Task directions>
Render the data as a numbered list, starting with the line that contains "genus: Salix" and going on through the line that contains "genus: Ixora", with blank lines left out.

Excerpted data>
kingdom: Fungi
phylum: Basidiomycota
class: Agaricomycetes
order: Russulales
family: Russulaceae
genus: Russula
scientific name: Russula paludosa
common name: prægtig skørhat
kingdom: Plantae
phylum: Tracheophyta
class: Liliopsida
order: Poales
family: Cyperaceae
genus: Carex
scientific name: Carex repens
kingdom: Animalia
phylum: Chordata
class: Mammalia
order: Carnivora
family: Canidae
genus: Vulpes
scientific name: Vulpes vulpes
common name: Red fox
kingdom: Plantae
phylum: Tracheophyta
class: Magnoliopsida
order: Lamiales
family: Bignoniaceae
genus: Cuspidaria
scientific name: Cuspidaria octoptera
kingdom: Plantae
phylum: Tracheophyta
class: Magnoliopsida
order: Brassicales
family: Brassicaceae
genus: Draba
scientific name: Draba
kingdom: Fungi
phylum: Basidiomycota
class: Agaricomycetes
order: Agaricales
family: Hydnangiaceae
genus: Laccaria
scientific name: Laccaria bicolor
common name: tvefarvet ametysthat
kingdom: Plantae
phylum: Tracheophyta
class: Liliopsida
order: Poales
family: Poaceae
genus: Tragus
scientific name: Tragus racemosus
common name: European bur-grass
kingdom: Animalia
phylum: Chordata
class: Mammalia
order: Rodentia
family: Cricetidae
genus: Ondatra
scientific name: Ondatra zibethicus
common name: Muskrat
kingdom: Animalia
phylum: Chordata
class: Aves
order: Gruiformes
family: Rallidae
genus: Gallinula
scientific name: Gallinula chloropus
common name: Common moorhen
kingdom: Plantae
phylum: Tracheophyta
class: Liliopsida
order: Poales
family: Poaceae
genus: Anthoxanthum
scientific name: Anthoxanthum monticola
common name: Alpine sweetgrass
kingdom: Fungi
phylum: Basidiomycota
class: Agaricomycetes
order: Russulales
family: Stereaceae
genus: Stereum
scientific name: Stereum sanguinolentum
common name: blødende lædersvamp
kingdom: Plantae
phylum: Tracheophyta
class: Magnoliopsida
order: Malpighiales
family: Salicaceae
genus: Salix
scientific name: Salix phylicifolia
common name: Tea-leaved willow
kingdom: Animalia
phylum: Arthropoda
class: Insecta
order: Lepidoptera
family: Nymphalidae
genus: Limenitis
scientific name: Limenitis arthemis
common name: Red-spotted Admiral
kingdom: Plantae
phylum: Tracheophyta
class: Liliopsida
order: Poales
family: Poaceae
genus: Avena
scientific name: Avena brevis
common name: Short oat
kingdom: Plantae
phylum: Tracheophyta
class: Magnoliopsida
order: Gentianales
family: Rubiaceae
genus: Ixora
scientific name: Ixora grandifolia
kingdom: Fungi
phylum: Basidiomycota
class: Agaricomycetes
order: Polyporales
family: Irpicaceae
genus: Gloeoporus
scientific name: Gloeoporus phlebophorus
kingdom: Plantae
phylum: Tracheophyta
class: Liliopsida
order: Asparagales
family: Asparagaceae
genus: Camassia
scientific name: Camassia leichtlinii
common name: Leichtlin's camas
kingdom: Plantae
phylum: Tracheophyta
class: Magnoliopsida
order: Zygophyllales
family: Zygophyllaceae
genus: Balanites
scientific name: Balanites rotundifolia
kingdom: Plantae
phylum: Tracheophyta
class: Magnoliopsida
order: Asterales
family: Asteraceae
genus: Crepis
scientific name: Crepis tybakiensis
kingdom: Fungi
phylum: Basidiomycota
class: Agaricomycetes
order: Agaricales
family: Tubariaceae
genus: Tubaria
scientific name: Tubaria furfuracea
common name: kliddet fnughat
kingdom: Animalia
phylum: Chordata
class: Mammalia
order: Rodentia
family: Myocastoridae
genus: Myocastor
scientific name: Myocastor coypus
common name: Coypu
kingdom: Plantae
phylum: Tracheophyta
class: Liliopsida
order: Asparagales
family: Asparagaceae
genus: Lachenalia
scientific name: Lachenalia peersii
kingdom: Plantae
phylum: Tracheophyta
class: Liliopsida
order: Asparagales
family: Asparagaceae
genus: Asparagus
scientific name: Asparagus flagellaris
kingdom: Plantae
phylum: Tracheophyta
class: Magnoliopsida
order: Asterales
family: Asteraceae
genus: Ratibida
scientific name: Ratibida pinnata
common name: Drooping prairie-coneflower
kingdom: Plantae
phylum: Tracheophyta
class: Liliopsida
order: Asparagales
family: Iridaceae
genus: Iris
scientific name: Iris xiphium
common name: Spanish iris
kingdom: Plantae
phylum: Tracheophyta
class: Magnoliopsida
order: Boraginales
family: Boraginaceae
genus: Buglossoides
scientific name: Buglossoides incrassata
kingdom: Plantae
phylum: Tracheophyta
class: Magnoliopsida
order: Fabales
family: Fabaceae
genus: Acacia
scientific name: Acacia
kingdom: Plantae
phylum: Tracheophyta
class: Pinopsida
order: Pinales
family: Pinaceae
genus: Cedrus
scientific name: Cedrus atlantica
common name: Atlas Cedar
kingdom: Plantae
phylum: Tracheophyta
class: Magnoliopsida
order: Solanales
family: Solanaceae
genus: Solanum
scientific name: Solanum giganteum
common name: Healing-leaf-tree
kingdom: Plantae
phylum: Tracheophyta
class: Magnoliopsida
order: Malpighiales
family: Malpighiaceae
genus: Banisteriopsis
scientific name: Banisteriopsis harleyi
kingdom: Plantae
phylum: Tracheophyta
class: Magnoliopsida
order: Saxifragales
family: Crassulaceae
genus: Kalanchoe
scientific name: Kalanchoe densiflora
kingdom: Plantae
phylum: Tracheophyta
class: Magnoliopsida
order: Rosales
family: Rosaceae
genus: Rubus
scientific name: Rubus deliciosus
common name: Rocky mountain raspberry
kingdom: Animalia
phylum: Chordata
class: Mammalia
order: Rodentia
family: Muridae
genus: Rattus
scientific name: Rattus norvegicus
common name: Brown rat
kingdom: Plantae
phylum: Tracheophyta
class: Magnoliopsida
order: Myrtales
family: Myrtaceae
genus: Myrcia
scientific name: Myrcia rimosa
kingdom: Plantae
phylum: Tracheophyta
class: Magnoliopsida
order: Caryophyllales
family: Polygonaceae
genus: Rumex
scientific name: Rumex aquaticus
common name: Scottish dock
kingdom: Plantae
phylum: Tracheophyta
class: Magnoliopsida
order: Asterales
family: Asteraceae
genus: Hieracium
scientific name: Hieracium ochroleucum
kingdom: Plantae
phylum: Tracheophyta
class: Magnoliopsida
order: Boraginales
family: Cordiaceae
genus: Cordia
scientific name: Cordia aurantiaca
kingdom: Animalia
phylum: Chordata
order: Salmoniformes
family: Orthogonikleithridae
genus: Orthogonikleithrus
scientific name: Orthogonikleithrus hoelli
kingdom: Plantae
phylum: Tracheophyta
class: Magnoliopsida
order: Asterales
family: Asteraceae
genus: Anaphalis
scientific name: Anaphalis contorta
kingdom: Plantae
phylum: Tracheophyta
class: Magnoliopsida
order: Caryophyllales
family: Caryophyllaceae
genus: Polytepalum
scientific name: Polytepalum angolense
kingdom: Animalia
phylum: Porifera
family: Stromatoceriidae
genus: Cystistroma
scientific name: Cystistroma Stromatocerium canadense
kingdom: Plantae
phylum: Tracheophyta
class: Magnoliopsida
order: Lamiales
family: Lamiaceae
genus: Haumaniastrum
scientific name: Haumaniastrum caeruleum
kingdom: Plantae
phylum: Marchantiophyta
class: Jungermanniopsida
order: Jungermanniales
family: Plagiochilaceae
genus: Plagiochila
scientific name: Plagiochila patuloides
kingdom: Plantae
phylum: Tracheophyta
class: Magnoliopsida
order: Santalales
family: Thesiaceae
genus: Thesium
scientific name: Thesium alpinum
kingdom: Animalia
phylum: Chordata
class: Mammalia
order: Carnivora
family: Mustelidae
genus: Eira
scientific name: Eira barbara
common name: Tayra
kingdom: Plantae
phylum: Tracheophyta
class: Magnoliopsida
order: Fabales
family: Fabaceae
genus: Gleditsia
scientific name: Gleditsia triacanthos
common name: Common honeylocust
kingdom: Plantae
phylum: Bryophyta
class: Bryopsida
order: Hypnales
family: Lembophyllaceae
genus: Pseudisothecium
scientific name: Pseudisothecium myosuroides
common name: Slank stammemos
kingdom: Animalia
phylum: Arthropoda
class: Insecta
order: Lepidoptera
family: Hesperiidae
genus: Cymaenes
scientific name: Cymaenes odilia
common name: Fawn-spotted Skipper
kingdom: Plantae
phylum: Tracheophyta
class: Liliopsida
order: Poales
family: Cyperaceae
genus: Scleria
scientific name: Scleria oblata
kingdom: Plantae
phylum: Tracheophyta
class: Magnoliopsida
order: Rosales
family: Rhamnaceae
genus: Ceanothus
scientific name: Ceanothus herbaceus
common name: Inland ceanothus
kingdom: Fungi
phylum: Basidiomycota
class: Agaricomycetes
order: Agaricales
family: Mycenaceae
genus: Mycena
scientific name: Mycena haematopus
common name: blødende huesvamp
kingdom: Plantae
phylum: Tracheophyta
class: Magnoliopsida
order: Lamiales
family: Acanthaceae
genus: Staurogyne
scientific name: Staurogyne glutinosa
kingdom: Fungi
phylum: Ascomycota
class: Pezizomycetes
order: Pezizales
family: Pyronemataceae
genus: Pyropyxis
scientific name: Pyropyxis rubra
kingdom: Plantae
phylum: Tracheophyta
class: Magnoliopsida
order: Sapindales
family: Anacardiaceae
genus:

Finished answer>
1. genus: Salix
2. scientific name: Salix phylicifolia
3. common name: Tea-leaved willow
4. kingdom: Animalia
5. phylum: Arthropoda
6. class: Insecta
7. order: Lepidoptera
8. family: Nymphalidae
9. genus: Limenitis
10. scientific name: Limenitis arthemis
11. common name: Red-spotted Admiral
12. kingdom: Plantae
13. phylum: Tracheophyta
14. class: Liliopsida
15. order: Poales
16. family: Poaceae
17. genus: Avena
18. scientific name: Avena brevis
19. common name: Short oat
20. kingdom: Plantae
21. phylum: Tracheophyta
22. class: Magnoliopsida
23. order: Gentianales
24. family: Rubiaceae
25. genus: Ixora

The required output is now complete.